About this exercise: Report every line in the records that contains the string "server", copying each such line in full. Case counts.

Task inputs:
--------------------------------
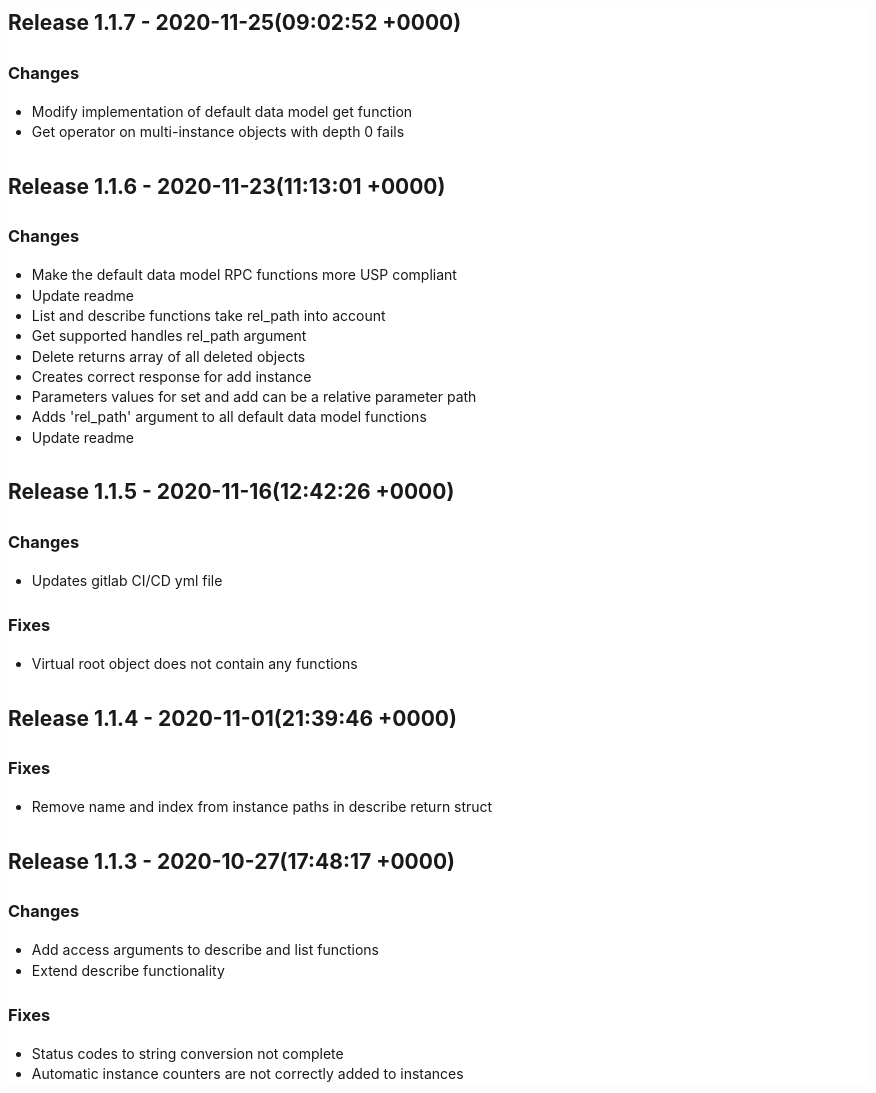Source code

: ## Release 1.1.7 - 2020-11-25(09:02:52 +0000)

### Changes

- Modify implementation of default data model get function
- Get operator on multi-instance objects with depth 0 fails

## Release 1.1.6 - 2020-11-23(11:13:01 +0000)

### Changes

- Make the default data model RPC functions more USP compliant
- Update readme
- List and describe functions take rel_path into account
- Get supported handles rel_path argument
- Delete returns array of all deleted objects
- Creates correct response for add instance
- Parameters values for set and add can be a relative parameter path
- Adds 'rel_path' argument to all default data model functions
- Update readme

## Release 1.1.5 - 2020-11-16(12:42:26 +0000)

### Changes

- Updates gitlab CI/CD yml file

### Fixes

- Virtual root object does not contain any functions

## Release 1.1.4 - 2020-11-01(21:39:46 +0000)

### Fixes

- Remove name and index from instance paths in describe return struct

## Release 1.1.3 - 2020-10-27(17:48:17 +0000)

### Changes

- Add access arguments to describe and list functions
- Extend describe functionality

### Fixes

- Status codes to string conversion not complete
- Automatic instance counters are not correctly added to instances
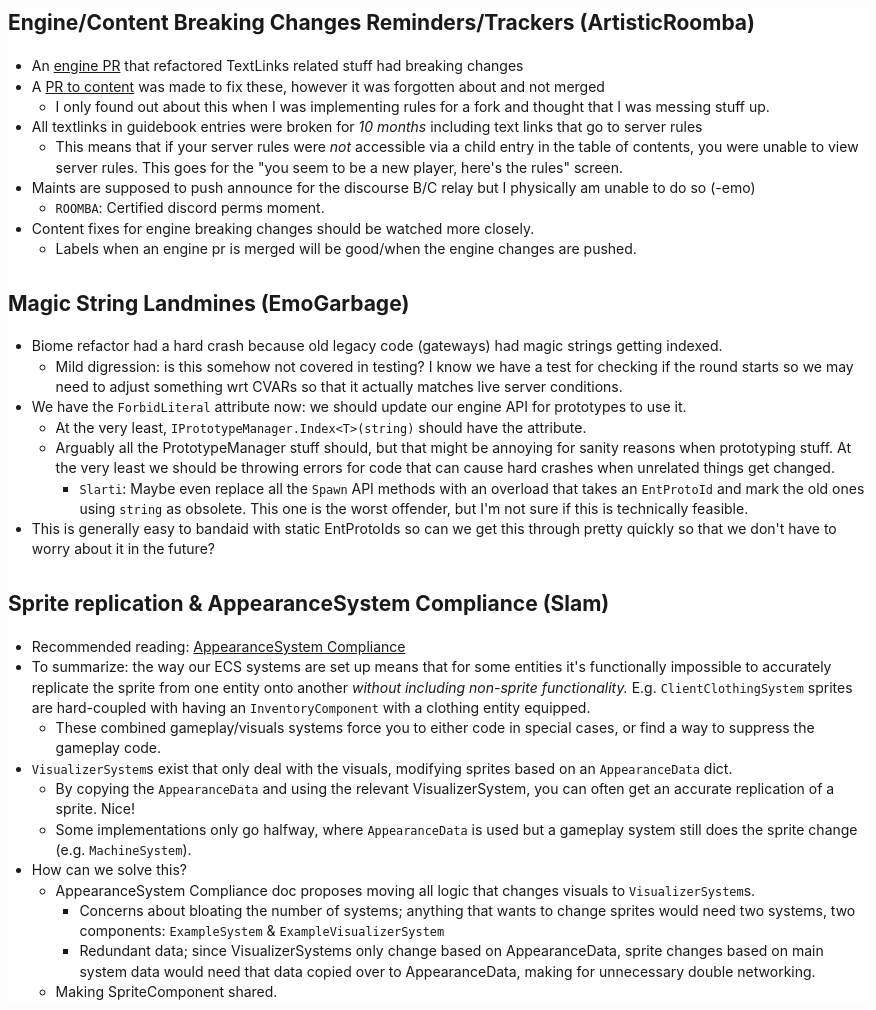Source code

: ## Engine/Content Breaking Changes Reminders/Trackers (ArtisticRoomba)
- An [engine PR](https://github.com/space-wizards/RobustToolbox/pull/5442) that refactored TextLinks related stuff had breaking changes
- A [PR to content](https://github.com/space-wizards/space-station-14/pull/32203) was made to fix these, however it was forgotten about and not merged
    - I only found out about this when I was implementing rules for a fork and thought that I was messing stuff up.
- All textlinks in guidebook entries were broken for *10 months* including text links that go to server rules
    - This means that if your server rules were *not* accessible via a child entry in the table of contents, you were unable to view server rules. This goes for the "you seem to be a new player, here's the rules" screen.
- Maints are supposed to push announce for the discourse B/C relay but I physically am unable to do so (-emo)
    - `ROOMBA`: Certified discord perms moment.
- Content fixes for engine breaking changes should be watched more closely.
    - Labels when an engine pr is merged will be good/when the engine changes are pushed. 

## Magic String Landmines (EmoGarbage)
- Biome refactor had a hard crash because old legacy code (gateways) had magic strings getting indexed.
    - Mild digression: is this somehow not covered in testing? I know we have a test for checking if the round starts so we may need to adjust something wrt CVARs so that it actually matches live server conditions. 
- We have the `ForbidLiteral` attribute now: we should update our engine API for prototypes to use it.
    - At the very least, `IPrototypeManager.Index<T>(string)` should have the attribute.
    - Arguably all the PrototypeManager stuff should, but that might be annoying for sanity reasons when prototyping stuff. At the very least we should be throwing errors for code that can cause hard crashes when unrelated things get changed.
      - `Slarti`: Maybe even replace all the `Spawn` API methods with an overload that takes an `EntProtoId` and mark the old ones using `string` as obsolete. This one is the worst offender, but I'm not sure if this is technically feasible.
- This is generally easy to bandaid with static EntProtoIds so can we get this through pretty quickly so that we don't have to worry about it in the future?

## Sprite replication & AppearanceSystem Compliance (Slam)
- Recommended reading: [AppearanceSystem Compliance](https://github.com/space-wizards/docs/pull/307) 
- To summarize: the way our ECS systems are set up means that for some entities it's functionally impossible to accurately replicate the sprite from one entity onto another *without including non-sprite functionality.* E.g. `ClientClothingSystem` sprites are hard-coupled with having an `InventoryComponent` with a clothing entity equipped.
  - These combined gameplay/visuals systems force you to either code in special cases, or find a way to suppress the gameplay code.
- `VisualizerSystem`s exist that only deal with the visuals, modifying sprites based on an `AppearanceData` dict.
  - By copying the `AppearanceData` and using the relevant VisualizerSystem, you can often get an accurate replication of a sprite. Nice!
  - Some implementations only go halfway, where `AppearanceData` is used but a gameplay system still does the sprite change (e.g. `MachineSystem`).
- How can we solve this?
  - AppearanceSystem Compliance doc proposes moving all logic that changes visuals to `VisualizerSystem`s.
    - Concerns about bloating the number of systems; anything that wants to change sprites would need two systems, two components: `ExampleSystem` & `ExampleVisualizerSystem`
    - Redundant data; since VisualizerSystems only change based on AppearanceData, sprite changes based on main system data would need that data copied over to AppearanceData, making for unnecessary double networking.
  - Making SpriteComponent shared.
--------------------------------
Reply to the task:
- All textlinks in guidebook entries were broken for *10 months* including text links that go to server rules
    - This means that if your server rules were *not* accessible via a child entry in the table of contents, you were unable to view server rules. This goes for the "you seem to be a new player, here's the rules" screen.
    - Mild digression: is this somehow not covered in testing? I know we have a test for checking if the round starts so we may need to adjust something wrt CVARs so that it actually matches live server conditions. 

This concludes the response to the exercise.